# EXERCISE GOAL:
In the court opinion, what total amount of damages did the jury award the Roaches at the April 2019 trial?

NONPRECEDENTIAL OPINION
SMITH, TRACY M., Judge
Appellants Joseph and Jennifer Roach challenge the district court's order stopping the accrual of postjudgment interest on a judgment for damages owed to them by respondents Thomas and Sandra Alinder, Gary Heitkamp Construction, Inc., and Gary Heitkamp. We reverse and remand.
FACTS
The facts and procedural history of this case are recited at length in previous opinions by this court. In brief, the Roaches and Alinders own adjacent shoreline properties in Becker County. Initially, the Alinders' property was at a lower elevation than the Roaches' property. In 2003, the Alinders obtained a permit to build a new house on their property and contracted with Heitkamp to build the house. Construction activities included adding fill to the Alinders' property, which elevated it above neighboring properties and caused water to run off onto the Roaches' property.
Roach v. County of Becker, No. A19-2083, 2020 WL 4281003 (Minn. App. July 27, 2020), review granted (Minn. Oct. 20, 2020) (Roach IV); Roach v. County of Becker, No. A16-0915, 2017 WL 1316117 (Minn. App. Apr. 10, 2017) (Roach III); Roach v. County of Becker, No. A12-0132, 2012 WL 6097133 (Minn. App. Dec. 10, 2012) (Roach II), review denied (Minn. Feb. 19, 2013); In re Decision of Becker Cty. Zoning Adm'r, No. A07-1580, 2008 WL 4224508 (Minn. App. Sept. 16, 2008) (Roach I).
Following years of litigation against the county and respondents, including multiple appeals to this court, the Roaches eventually obtained a restoration order directing respondents to remove enough "net fill" to restore the Alinders' property to its preconstruction elevation. The Roaches also secured the right to go to trial on their claims against respondents for any damages remaining following implementation of the restoration order.
The damages claims were set for a jury trial. Before trial, the district court dismissed the county as a party based on its discretionary immunity. The trial was then held in April 2019, and the jury awarded the Roaches $560,000 in damages, including $300,000 in future damages. The jury apportioned the absent-party county 20% of the fault and divided the remaining fault equally between Heitkamp and the Alinders.
Respondents brought a posttrial motion for a new trial, based on various grounds related to the amount of damages. Meanwhile, the Roaches brought a posttrial motion seeking attorney fees under the Minnesota Watershed Law, preverdict interest, leave to amend the complaint to add a claim for punitive damages, and judgment as a matter of law (JMOL) eliminating any apportionment of liability to the county.
Minn. Stat. § 103D.545 (2018).
With respect to the Roaches' posttrial motion, the district court awarded some, but not all, of the preverdict interest that they sought and denied their requests for attorney fees, the opportunity to seek punitive damages, and JMOL regarding the county's liability. The district court conditionally granted respondents' motion for a new trial pending the Roaches' acceptance of a remittitur agreement. The district court's order remitted the award of future damages from $300,000 to $0. The Roaches petitioned this court for discretionary review of the district court's order, which we denied. The Roaches then accepted the remittitur, and, on October 28, 2019, the district court entered final judgment in their favor for $514,885.77—including costs and disbursements and preverdict interest.

[Dataset excerpts]
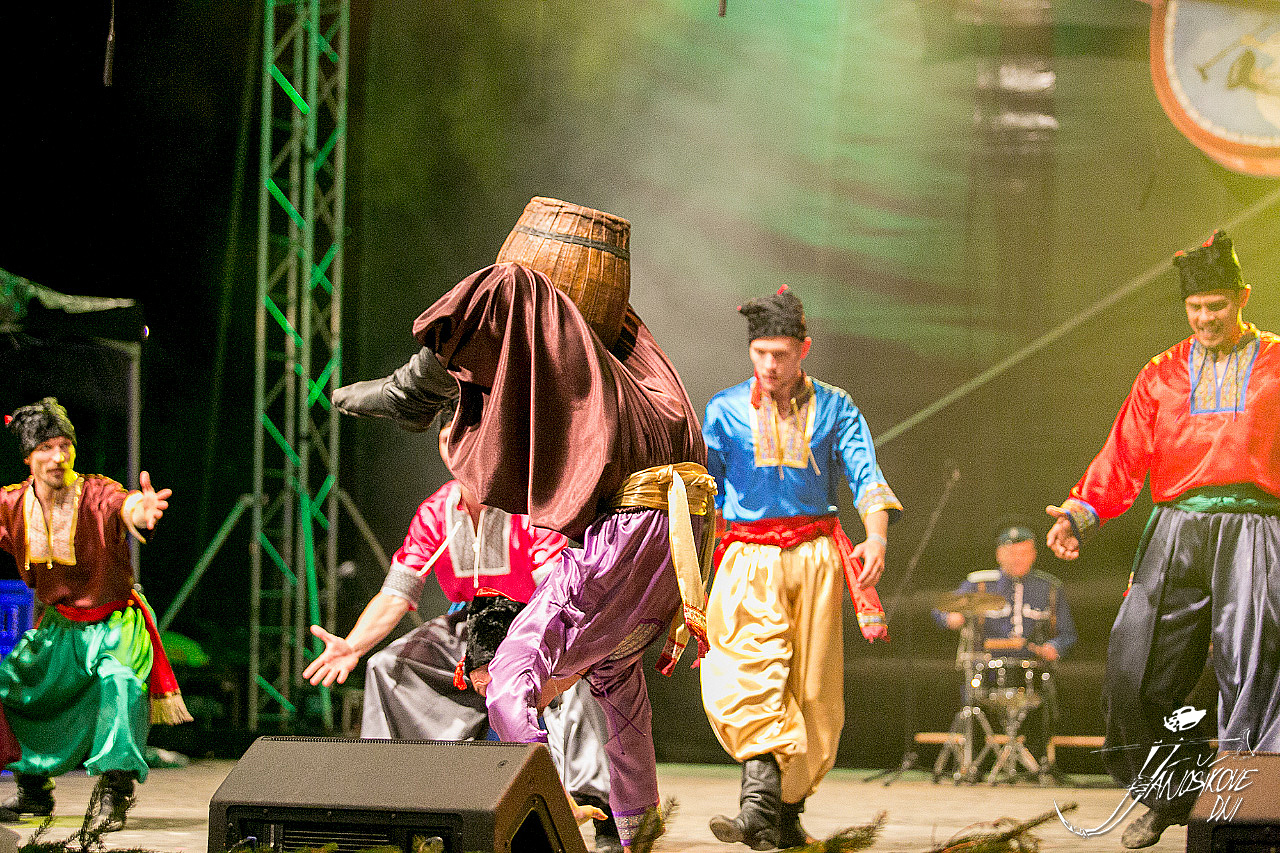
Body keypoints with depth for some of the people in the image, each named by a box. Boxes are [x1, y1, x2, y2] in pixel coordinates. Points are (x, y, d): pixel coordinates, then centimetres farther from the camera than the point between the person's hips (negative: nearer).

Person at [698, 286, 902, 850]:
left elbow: (865, 476, 0)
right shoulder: (724, 410, 11)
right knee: (750, 672, -22)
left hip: (815, 556, 1)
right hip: (749, 562, -1)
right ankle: (759, 802, -34)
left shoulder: (833, 408, 10)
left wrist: (876, 536, -19)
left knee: (813, 692, 0)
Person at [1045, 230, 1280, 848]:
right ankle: (1166, 798, 16)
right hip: (1177, 531, 3)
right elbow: (1124, 459, 14)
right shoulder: (1161, 375, 19)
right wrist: (1081, 512, -3)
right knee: (1133, 667, -2)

# RESULT:
$560,000, including $300,000 in future damages.